- Thenkarai Location in Tamil Nadu, India
- Coordinates: 10°56′51″N 76°50′33″E﻿ / ﻿10.94750°N 76.84250°E
- Country: India
- State: Tamil Nadu
- District: Coimbatore

Area
- • Total: 12 km^{2} (4.6 sq mi)

Population (2011)
- • Total: 7,349
- • Density: 610/km^{2} (1,600/sq mi)

Languages
- • Official: Tamil
- Time zone: UTC+5:30 (IST)

= Thenkarai, Coimbatore =

Thenkarai is a panchayat town in Perur taluk of Coimbatore district in the Indian state of Tamil Nadu. Located in the western part of the state, it is one of the 33 panchayat towns in the district. Spread across an area of 12 km2, it had a population of 7,349 individuals as per the 2011 census.

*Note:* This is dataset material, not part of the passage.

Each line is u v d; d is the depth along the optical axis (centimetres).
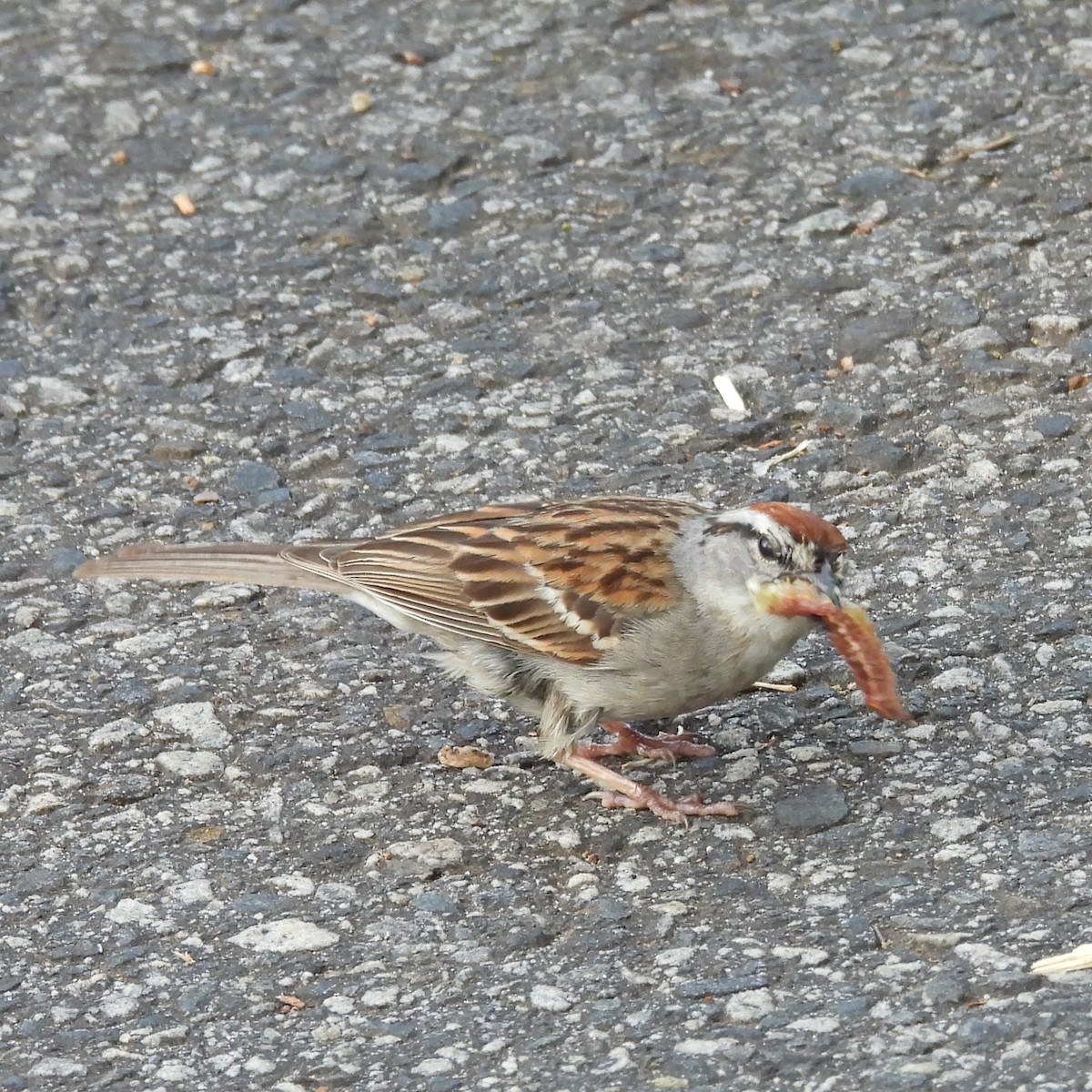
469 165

== Geography and administration ==
Thenkarai is located in Perur taluk in Coimbatore division of Coimbatore district in the Indian state of Tamil Nadu. It is one of the 33 panchayat towns in the district. Spread across an area of 12 km2, it is located in the western part of the state.

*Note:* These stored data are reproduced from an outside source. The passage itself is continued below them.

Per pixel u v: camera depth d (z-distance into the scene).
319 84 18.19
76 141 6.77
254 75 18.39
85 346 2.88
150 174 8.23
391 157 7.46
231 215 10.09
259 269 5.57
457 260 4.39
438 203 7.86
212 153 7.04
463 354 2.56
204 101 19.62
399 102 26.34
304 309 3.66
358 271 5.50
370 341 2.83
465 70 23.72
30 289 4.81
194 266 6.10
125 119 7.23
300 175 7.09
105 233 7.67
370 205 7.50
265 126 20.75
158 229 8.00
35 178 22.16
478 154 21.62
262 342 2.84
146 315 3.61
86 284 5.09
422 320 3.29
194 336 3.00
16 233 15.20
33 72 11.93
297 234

The town panchayat is headed by a chairperson, who is elected by the members, who are chosen through direct elections. The town forms part of the Thondamuthur Assembly constituency that elects its member to the Tamil Nadu legislative assembly and the Pollachi Lok Sabha constituency that elects its member to the Parliament of India.

==Demographics==
As per the 2011 census, Thenkarai had a population of 7,349 individuals across 2,093 households. The population saw a marginal increase compared to the previous census in 2001 when 7,130 inhabitants were registered. The population consisted of 3,657 males	and 3,692 females. About 567 individuals were below the age of six years. About 13.8% of the population belonged to scheduled castes and 1% belonged to scheduled tribes. The entire population is classified as urban. The town has an average literacy rate of 64.8%.

About 57.7% of the eligible population were employed, of which majority were involved in agriculture and allied activities. Hinduism was the majority religion which was followed by 98.6% of the population, with Christianity (1.2%) and Islam (0.1%) being minor religions.